EXERCISE: Exactly retype the lines from the top of the data through the line containing "What is CSRF", leaving out every picture.

EXTRACTED DATA:
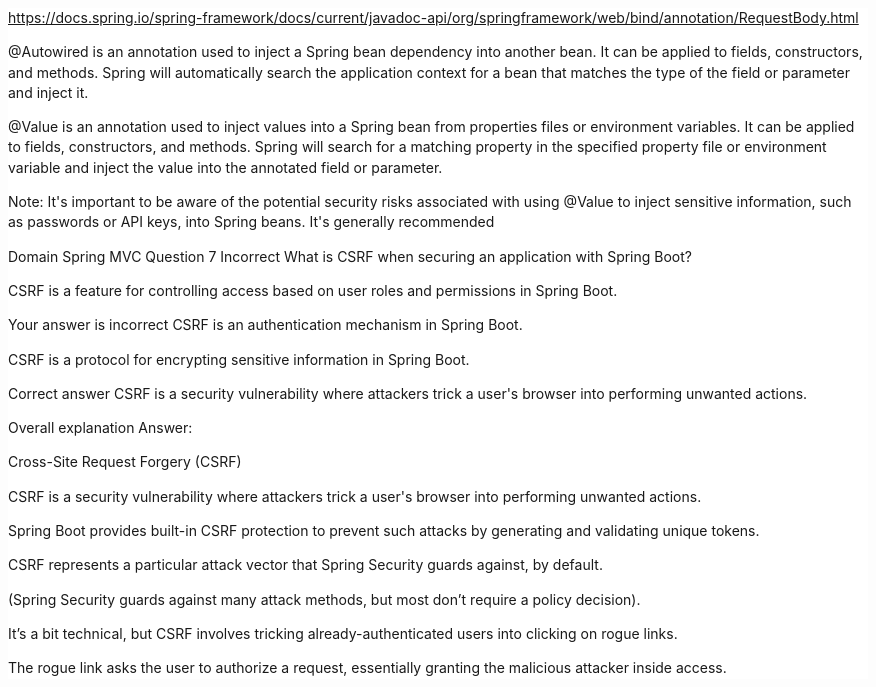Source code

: https://docs.spring.io/spring-framework/docs/current/javadoc-api/org/springframework/web/bind/annotation/RequestBody.html



@Autowired is an annotation used to inject a Spring bean dependency into another bean. It can be applied to fields, constructors, and methods. Spring will automatically search the application context for a bean that matches the type of the field or parameter and inject it.



@Value is an annotation used to inject values into a Spring bean from properties files or environment variables. It can be applied to fields, constructors, and methods. Spring will search for a matching property in the specified property file or environment variable and inject the value into the annotated field or parameter.



Note: It's important to be aware of the potential security risks associated with using @Value to inject sensitive information, such as passwords or API keys, into Spring beans. It's generally recommended

Domain
Spring MVC
Question 7
Incorrect
What is CSRF when securing an application with Spring Boot?

CSRF is a feature for controlling access based on user roles and permissions in Spring Boot.

Your answer is incorrect
CSRF is an authentication mechanism in Spring Boot.

CSRF is a protocol for encrypting sensitive information in Spring Boot.

Correct answer
CSRF is a security vulnerability where attackers trick a user's browser into performing unwanted actions.

Overall explanation
Answer:

Cross-Site Request Forgery (CSRF)

CSRF is a security vulnerability where attackers trick a user's browser into performing unwanted actions.

Spring Boot provides built-in CSRF protection to prevent such attacks by generating and validating unique tokens.



CSRF represents a particular attack vector that Spring Security guards against, by default.

(Spring Security guards against many attack methods, but most don’t require a policy decision).

It’s a bit technical, but CSRF involves tricking already-authenticated users into clicking on rogue links.

The rogue link asks the user to authorize a request, essentially granting the malicious attacker inside access.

RESULT FOR THIS EXERCISE:
Source code

: https://docs.spring.io/spring-framework/docs/current/javadoc-api/org/springframework/web/bind/annotation/RequestBody.html



@Autowired is an annotation used to inject a Spring bean dependency into another bean. It can be applied to fields, constructors, and methods. Spring will automatically search the application context for a bean that matches the type of the field or parameter and inject it.



@Value is an annotation used to inject values into a Spring bean from properties files or environment variables. It can be applied to fields, constructors, and methods. Spring will search for a matching property in the specified property file or environment variable and inject the value into the annotated field or parameter.



Note: It's important to be aware of the potential security risks associated with using @Value to inject sensitive information, such as passwords or API keys, into Spring beans. It's generally recommended

Domain
Spring MVC
Question 7
Incorrect
What is CSRF when securing an application with Spring Boot?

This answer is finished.